Among the 60 defendants in the case, which was filed in the Paris Court of Appeal, are some of the richest people in Turkey, according to the report.

Doğuş Group Chairman Ferit Şahenk, Sabancı Holding board member and Akbank Chairperson Suzan Sabancı Dinçer, former media mogul and Doğan Holding owner Aydın Doğan, Limak Holding CEO and chairman of the Turkish Football Federation (TFF) Nihat Özdemir, and Zorlu Holding Chairman Ahmet Nazif Zorlu are some of the defendants, Euronews said.

The defendants, who bought companies that had belonged to the Uzan Group and were then seized by the TMSF, are accused of “fraud and gaining unearned income.” The plaintiffs argue that €68.9 billion is required to compensate for the damage they suffered due to the sales since 2005, according to the report.

The first hearing is expected to take place in either late 2021 or early 2022.

Cem Uzan, who fled Turkey for France due to pressure from the government of then-prime minister and current President Recep Tayyip Erdoğan, of whom he was a political opponent, has previously defeated Turkey in European courts.

The businessman was granted political asylum in France.
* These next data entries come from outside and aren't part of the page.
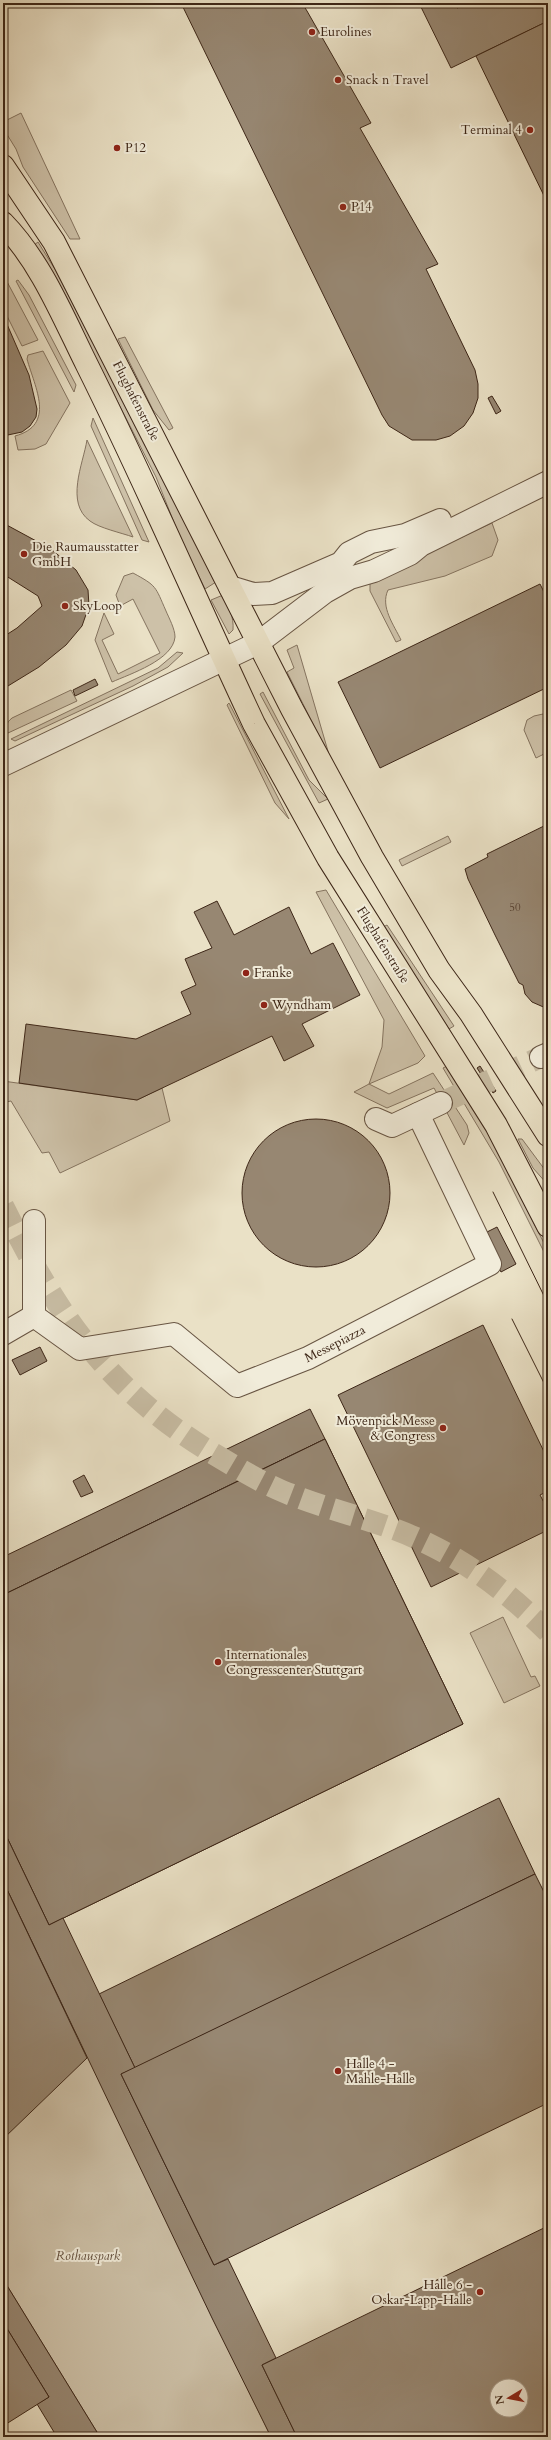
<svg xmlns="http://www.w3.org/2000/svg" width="551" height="2440" font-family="Cardo,serif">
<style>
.green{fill:#cdc1a8;stroke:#857460}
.building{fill:#978772;stroke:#3d2617;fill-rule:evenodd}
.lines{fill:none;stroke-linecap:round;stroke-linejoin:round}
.minor-tunnel{stroke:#c7bca3;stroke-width:22;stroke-dasharray:22 11;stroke-linecap:butt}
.major-tunnel{stroke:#c7bca3;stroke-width:22;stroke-dasharray:22 11;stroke-linecap:butt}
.minor-casing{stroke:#685543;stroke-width:24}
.major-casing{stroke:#3d2617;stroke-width:24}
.minor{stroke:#f1ecda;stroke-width:22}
.major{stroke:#eae1c6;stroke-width:22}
.tram{stroke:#3d2617;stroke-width:1}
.poi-dot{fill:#8f2418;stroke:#f1ecda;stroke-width:1.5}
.labels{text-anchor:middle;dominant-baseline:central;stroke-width:4;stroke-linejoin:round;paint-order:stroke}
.number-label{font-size:11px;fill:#543e2e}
.poi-label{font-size:13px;fill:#3d2617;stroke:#f1ecda;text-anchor:start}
.street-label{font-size:13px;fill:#3d2617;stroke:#f1ecda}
.park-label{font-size:13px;font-style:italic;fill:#614d3b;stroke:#f1ecda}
</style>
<rect width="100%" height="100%" fill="#eae1c6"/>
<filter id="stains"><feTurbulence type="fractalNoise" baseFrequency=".005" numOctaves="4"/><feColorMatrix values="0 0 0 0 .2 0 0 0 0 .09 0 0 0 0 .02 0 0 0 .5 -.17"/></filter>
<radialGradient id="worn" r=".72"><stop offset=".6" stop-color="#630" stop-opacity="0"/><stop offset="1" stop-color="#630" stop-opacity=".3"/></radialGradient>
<!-- green -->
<g class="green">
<path d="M21 113 80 239H70L23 167 16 149 3 128V122Z"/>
<path d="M38 242 56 271 216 582 205 589 181 540 156 477 55 279 34 245Z"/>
<path d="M3 276H4L38 340 22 346 3 308Z"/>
<path d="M18 280 29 295 76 385 74 392 16 281Z"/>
<path d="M125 337 173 428 169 430 153 410 118 339Z"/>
<path d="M43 351 70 403 46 444 35 449 18 450 15 436C56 425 35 388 27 359L28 355Z"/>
<path d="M93 418 149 542 142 540 91 426Z"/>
<path d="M87 440 133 537C122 533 99 528 90 521 65 503 83 464 87 440Z"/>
<path d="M492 523 498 540 492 556 445 576 388 590C380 607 394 625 401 640L396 642 370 591V583L373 579Z"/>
<path d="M133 573C157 586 155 586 166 611 169 618 175 629 175 637 173 660 130 674 112 682L95 640 104 613 114 634 102 640 118 674 160 653 133 599 120 606 116 595 124 576Z"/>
<path d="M223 595C229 607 234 617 233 630L229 634 211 600Z"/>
<path d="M297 645 330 758 287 672 294 668 287 650Z"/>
<path d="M177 652 183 653 168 667 133 686 15 741 11 739 158 668Z"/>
<path d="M71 690 77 701 8 733C5 727 6 723 12 718Z"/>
<path d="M263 692 309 780 328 799 319 803 260 694Z"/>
<path d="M229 703 289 819 275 803 227 705Z"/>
<path d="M543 714 548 716V752L536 758 524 730 527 720 534 716Z"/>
<path d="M448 836 451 842 402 866 399 860Z"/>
<path d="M326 890 425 1056 418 1063 369 1084 389 1094 433 1073 467 1125 469 1133 464 1145 434 1088 387 1108 354 1092 369 1084 382 1047 384 1020 316 892Z"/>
<path d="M387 925 454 1026 449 1029 383 927Z"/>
<path d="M447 1066 483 1123 548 1251V1260L499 1162 443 1068Z"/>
<path d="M3 1081 137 1100 162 1088 170 1121 60 1173 49 1152 42 1153 11 1101 6 1102 3 1096Z"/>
<path d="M518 1139H522L548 1174V1185L533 1168Z"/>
<path d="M503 1617 531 1677 535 1676 540 1686 504 1703 470 1633Z"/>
<path d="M3 1881 271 2437H100L3 2279Z"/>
</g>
<!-- building -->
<g class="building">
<path d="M181 3H302L307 11 371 123 360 128 438 264 426 269 475 370 478 384V398L473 413 464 426 450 436 436 440H412L389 426 382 415Z"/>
<path d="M419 3H454L457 8 467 3H548V21L451 68Z"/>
<path d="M454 3H467L457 8Z"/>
<path d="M548 21V204L476 56Z"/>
<path d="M3 315 29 375 37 409 36 417 30 426 22 432 3 436Z"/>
<path d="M492 396 501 411 496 414 488 398Z"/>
<path d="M3 523 51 549 76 570 88 590 89 606 82 626 66 645 39 667 3 689V637L17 628 42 606 38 596 3 574Z"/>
<path d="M540 584 546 596 548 595V687L380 768 338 682Z"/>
<path d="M95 679 98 685 75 696 73 690Z"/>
<path d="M548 824V1009L532 1002 525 994 523 985 519 983 495 935 468 879 465 869 488 857 487 854Z"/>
<path d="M217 901 234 935 289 907 311 954 333 943 360 995 302 1024 314 1046 284 1061 272 1036 137 1100 19 1083 26 1024 136 1039 191 1014 181 992 196 985 185 959 212 948 194 912Z"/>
<path d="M480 1066 496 1091 493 1093 477 1068Z"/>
<circle cx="316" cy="1193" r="74"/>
<path d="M497 1227 516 1264 501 1272 481 1235Z"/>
<path d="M483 1325 548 1460V1491L540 1495 548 1510V1530L431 1587 338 1395Z"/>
<path d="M40 1347 47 1361 20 1375 12 1360Z"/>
<path d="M310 1409 325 1439 3 1595V1557Z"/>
<path d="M325 1439 463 1724 49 1925 3 1829V1595Z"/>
<path d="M325 1439 463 1724 49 1925 3 1829V1595Z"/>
<path d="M84 1475 93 1492 81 1497 73 1481Z"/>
<path d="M499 1798 535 1874 135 2068 99 1994Z"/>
<path d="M3 1829 49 1925 63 1918 135 2068 121 2074 214 2265 228 2259 276 2358 262 2365 297 2437H271L212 2318 3 1881Z"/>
<path d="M535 1874 548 1900V2103L214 2265 121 2074Z"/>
<path d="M3 1881 87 2058 3 2139Z"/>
<path d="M548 2226V2437H297L262 2365ZM497 2386H521V2410H497Z"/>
<path d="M3 2279 100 2437H57L37 2404 49 2397 3 2322Z"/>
<path d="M3 2322 49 2397 3 2426Z"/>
</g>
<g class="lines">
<!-- minor-tunnel -->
<path class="minor-tunnel" d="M441 1103 541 1057"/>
<!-- major-tunnel -->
<path class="major-tunnel" d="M3 1206C59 1318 109 1392 219 1457 239 1469 261 1482 282 1491 318 1506 355 1515 391 1528 452 1550 503 1587 548 1632"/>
<!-- minor casing -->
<g class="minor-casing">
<g id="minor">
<path d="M230 587 253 594 272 593 341 563 349 553 371 542 405 535 440 520"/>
<path d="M3 765 258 643 325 592 350 578 374 571 410 554 421 545 548 482"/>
<path d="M541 1057 548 1054"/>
<path d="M376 1119 392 1126 441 1103"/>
<path d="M34 1221V1316"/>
<path d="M34 1316 80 1349 174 1334 237 1386 308 1358 490 1264 418 1114"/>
<path d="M3 1334 34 1316"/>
</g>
</g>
<!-- major casing -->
<g class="major-casing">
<g id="major">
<path d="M3 166 54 242 292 709 372 857 439 970 471 1014 548 1135"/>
<path d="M3 223C41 262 63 317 87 365 146 483 198 605 254 724L328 858 496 1125 548 1226"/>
</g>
</g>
<!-- minor -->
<use href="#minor" class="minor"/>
<!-- major -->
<use href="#major" class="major"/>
<!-- tram -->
<g class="tram">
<path d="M493 1192 548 1304"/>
<path d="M512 1319 548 1391"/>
</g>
</g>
<!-- markers -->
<g class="poi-dot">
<circle cx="312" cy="32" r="4"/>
<circle cx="338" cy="80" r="4"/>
<circle cx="530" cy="130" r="4"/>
<circle cx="117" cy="148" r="4"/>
<circle cx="343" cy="207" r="4"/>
<circle cx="24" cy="554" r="4"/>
<circle cx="65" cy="606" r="4"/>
<circle cx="246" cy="973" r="4"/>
<circle cx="264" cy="1005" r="4"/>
<circle cx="443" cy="1428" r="4"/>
<circle cx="218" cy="1662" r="4"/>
<circle cx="338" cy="2071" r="4"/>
<circle cx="480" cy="2292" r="4"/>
</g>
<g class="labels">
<!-- number labels -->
<g class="number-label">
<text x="515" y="907">50</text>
</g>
<!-- poi labels -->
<g class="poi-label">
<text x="320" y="32">Eurolines</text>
<text x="346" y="80">Snack n Travel</text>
<text x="522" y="130" text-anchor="end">Terminal 4</text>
<text x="125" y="148">P12</text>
<text x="351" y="207">P14</text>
<text x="32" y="547">Die Raumausstatter<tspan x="32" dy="15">GmbH</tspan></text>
<text x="73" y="606">SkyLoop</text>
<text x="254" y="973">Franke</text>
<text x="272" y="1005">Wyndham</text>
<text x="435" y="1421" text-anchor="end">Mövenpick Messe<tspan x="435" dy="15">&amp; Congress</tspan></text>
<text x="226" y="1655">Internationales<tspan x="226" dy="15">Congresscenter Stuttgart</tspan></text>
<text x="346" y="2064">Halle 4 -<tspan x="346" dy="15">Mahle-Halle</tspan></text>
<text x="472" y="2285" text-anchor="end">Halle 6 -<tspan x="472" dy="15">Oskar-Lapp-Halle</tspan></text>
</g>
<!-- street labels -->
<g class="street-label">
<text transform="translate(136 401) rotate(63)">Flughafenstraße</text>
<text transform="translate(383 945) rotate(58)">Flughafenstraße</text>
<text transform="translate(335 1344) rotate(-27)">Messepiazza</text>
</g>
<!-- park labels -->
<g class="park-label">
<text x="88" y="2256">Rothauspark</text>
</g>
</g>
<!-- margin -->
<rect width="551" height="2440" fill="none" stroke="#eae1c6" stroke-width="16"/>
<rect x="4" y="4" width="543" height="2432" fill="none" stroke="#3d2617" stroke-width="2"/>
<rect x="8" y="8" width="535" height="2424" fill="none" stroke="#3d2617"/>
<!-- north arrow -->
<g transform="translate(509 2398) rotate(260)"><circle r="19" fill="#f1ecda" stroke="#a99d8c"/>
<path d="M0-3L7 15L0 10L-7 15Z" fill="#8f2418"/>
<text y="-6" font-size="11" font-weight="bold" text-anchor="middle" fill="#3d2617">N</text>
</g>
<rect width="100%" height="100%" filter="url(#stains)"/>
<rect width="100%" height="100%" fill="url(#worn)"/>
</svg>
Turkish authorities later indicted him in absentia on racketeering charges and sentenced him to 23 years in prison in 2010.

As then-head of the GP, Uzan was a leading challenger to Erdoğan, whose party came to power in 2002. But his political star rose just as his family’s business empire collapsed, with Erdoğan’s government revoking the family’s right to run two power plants and taking control of two of the family’s banks.